■ **Parts of the exercise**:
A. Please answer these questions using the passage on salutogenesis, one answer per line, marked the same way:
(i) In what year did Aaron Antonovsky posit that health cannot be understood by studying sickness and disease?
(ii) What model, which examines disease, is his model contrasted with?
(iii) According to the passage, what does the dominant approach in healthcare still focus on more than 40 years later?
B. Extend the passage on salutogenesis with a few more paragraphs that follow on from its final sentence.

In 1979, Aaron Antonovsky, an Israeli-American medical sociologist, posited that health cannot be understood by studying sickness and disease. When conducting an epidemiological study of menopausal women in Israel, Antonovsky was struck to discover that a subset of the women who had survived Nazi concentration camps were able to thrive in their physical, emotional and relational health in spite of their very difficult histories. As a result of this research, Antonovsky created the word salutogenesis (meaning of the origins (genesis) of health (saluto)) and the salutogenic model.
His model examines the factors that contribute to and promote health and well-being, as opposed to the pathogenic model, which examines disease. Salutogenesis is also characterized by a particular focus on coping mechanisms within us. These coping mechanisms allow us to preserve health despite the inevitability of stressful conditions. Thus, health is perceived as a continuum of health ease and disease, instead of positioning health and disease opposite to one other. And in contrast to the pathogenic model, which emphasizes the use of external healing interventions to eliminate sickness, salutogenesis emphasizes our internal healing resources and our ability to adapt.
More than 40 years later, the dominant approach in healthcare remains on targeting, diagnosing, controlling, and eradicating and/or managing sickness. There continues to be minimal emphasis on understanding what contributes to our health ease.
Health, and how we create health, is constantly on my mind.

Saved entries:
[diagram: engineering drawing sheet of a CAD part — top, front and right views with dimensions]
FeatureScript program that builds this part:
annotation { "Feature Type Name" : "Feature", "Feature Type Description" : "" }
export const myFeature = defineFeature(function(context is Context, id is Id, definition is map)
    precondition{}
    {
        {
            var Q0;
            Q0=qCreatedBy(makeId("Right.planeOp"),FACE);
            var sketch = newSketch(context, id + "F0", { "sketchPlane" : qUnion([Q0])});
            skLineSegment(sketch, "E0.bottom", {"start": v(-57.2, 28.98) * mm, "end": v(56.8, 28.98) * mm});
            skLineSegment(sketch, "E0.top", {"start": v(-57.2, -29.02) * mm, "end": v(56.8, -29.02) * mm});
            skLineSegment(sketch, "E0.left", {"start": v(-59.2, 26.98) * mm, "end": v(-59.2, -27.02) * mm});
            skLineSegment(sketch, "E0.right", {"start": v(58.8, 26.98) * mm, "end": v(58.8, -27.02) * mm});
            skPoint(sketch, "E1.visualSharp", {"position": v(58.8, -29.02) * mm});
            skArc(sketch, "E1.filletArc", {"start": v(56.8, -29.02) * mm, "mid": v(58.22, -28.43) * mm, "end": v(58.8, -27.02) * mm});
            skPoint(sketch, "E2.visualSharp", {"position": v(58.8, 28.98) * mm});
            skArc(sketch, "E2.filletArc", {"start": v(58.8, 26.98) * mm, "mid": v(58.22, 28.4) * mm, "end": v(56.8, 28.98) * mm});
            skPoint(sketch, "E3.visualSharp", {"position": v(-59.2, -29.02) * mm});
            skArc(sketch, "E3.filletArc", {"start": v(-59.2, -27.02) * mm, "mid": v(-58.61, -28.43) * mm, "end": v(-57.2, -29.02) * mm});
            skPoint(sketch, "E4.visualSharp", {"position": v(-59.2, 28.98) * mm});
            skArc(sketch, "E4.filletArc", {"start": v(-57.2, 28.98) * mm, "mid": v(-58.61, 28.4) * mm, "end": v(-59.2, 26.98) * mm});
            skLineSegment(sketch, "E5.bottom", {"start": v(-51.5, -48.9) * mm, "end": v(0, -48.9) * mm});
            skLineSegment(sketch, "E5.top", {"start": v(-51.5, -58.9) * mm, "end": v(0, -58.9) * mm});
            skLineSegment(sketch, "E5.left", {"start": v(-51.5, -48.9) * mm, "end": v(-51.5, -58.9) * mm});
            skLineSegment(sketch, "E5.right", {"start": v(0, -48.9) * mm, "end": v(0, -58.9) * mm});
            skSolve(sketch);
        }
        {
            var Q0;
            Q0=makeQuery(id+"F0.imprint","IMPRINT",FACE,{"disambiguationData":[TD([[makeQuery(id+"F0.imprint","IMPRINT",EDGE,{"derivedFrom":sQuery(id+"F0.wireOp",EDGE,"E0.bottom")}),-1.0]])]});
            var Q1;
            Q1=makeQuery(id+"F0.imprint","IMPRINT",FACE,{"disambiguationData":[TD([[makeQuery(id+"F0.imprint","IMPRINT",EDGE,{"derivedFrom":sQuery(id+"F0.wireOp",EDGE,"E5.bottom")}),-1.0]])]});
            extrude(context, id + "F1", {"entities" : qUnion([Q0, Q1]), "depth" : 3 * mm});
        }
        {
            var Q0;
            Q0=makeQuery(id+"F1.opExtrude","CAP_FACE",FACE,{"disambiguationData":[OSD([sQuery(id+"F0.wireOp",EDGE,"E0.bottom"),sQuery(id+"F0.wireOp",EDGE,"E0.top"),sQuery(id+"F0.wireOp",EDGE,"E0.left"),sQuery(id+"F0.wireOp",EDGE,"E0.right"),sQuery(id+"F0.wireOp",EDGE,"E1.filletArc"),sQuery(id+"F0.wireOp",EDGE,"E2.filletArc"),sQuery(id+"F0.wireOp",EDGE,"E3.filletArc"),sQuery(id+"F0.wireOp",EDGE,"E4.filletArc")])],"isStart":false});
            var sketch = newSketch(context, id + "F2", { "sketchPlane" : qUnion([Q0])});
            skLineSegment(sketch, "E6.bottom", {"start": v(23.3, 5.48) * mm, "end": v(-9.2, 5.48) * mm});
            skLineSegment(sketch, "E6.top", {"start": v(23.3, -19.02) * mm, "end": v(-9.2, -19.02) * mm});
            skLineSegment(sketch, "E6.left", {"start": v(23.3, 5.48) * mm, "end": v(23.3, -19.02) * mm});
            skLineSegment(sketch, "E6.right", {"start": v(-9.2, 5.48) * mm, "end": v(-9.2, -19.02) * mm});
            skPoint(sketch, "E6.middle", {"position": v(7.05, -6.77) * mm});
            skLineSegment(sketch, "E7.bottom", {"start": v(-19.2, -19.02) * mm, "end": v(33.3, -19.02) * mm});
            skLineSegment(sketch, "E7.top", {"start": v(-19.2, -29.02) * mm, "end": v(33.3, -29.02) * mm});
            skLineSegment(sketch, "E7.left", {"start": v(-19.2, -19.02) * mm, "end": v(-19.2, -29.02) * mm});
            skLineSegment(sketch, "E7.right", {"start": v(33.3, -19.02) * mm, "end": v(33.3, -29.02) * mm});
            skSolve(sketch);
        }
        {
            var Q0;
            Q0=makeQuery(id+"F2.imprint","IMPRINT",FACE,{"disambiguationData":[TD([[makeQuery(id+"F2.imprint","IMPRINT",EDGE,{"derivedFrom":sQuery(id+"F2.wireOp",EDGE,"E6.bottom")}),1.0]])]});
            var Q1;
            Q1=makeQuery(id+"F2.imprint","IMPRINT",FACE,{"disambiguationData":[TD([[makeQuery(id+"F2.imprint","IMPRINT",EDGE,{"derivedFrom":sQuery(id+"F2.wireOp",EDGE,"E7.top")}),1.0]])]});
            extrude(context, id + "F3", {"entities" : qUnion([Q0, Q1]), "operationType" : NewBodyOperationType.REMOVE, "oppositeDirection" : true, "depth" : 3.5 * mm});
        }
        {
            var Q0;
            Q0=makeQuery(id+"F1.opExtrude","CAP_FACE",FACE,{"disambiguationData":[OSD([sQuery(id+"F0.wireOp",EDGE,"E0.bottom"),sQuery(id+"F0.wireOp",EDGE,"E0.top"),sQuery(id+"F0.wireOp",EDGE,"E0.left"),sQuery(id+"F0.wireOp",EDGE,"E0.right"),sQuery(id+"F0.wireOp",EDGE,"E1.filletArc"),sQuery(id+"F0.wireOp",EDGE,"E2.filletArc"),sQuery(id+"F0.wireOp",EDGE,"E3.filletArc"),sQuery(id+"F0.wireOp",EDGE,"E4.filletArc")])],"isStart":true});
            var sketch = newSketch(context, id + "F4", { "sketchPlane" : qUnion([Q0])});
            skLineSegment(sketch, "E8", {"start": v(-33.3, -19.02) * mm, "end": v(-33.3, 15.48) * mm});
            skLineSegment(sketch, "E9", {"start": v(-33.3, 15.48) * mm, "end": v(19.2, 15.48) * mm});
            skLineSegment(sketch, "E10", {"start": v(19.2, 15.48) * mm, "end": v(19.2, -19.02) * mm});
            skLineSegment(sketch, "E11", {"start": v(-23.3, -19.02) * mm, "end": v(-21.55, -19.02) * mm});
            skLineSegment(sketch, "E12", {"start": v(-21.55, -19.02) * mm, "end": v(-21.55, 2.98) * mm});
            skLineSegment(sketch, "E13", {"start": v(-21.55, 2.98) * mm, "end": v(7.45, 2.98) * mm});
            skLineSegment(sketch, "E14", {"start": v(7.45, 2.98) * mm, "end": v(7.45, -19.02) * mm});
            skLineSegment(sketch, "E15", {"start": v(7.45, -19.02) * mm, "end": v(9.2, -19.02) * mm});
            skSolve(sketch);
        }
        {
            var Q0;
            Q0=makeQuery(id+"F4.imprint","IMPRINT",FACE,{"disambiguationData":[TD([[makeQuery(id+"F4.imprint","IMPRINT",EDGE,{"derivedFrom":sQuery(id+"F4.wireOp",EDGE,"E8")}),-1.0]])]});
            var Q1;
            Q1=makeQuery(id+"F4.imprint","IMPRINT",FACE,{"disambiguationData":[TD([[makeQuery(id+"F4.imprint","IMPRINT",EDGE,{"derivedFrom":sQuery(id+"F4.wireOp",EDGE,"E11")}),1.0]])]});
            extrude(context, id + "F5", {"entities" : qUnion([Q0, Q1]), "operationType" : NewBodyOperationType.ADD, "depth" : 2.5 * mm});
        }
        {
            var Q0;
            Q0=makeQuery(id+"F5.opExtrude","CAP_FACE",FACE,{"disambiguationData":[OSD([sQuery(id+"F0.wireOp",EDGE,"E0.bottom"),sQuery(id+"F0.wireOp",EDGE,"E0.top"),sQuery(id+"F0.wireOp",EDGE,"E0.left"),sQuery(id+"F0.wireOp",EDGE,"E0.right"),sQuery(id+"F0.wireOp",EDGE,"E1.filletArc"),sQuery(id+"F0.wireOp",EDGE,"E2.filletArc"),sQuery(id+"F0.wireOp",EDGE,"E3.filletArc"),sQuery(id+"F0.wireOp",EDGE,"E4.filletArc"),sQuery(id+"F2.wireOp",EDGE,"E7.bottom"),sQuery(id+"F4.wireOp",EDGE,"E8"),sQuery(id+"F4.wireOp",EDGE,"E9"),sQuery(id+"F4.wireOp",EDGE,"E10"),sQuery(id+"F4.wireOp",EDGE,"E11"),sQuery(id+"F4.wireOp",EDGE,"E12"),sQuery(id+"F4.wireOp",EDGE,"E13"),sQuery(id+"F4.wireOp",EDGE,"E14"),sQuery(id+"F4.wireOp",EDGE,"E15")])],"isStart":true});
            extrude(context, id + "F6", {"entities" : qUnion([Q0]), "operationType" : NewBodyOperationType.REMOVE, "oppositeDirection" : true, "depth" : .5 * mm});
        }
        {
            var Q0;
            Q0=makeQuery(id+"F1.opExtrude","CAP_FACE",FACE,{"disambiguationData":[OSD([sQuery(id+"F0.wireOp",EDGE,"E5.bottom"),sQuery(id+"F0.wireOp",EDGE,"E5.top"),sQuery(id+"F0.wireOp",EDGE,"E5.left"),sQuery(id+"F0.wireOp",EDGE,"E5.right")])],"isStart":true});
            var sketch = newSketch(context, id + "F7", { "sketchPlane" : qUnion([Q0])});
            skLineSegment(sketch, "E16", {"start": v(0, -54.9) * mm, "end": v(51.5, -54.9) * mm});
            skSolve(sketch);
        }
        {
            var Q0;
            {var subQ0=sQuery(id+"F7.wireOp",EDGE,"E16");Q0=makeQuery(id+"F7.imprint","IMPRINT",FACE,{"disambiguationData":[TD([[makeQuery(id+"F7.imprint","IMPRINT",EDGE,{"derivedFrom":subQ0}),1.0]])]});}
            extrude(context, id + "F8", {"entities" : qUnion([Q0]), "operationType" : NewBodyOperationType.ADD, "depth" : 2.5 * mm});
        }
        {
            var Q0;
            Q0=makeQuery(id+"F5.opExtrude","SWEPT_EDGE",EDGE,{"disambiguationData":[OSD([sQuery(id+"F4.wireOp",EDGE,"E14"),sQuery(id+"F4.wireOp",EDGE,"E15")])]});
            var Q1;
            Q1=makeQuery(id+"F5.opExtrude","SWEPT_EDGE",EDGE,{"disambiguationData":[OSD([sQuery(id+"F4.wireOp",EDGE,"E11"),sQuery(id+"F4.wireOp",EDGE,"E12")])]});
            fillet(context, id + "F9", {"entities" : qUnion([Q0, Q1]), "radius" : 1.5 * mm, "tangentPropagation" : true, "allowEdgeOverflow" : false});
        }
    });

■ **Your written answers**:
A.
(i) 1979
(ii) The pathogenic model
(iii) Targeting, diagnosing, controlling, and eradicating and/or managing sickness

B.
We are all a part of a “pathogenic culture” that emphasizes problems, deficits and disease, and how to eradicate them, while often ignoring what allows us to be most vibrant and alive. When someone comes into therapy, the most common question therapists ask is, “What is the problem that brings you here?” While there is nothing wrong with this question, it’s incomplete. We therapists have been trained to identify problems and symptoms, often glossing over signs and signals of health.
One of my mentors, Hedy Schleifer, in working with couples, starts their first meeting with the question, “What is your wildest dream for your relationship?”
I find when I ask the question of an individual client early in treatment, “What is your wildest dream for your life?” people often get stuck. Many of us have never been given permission to dream. We often don’t know how to identify our strength, our capacity to adapt, and our hopes for what might be possible.
One of our jobs as therapists is to collaborate with our clients to embrace a salutogenic approach. In addition to sitting in the depths of darkness together, we can help people to identify, focus on, and soak in their internal resources and ability to adapt. And from this place, we can begin to look to a future of possibility. In doing so, we begin to give our clients permission to dream.
As Hedy says, “Dreaming is a human capacity that allows humanity to unfold its true potential.”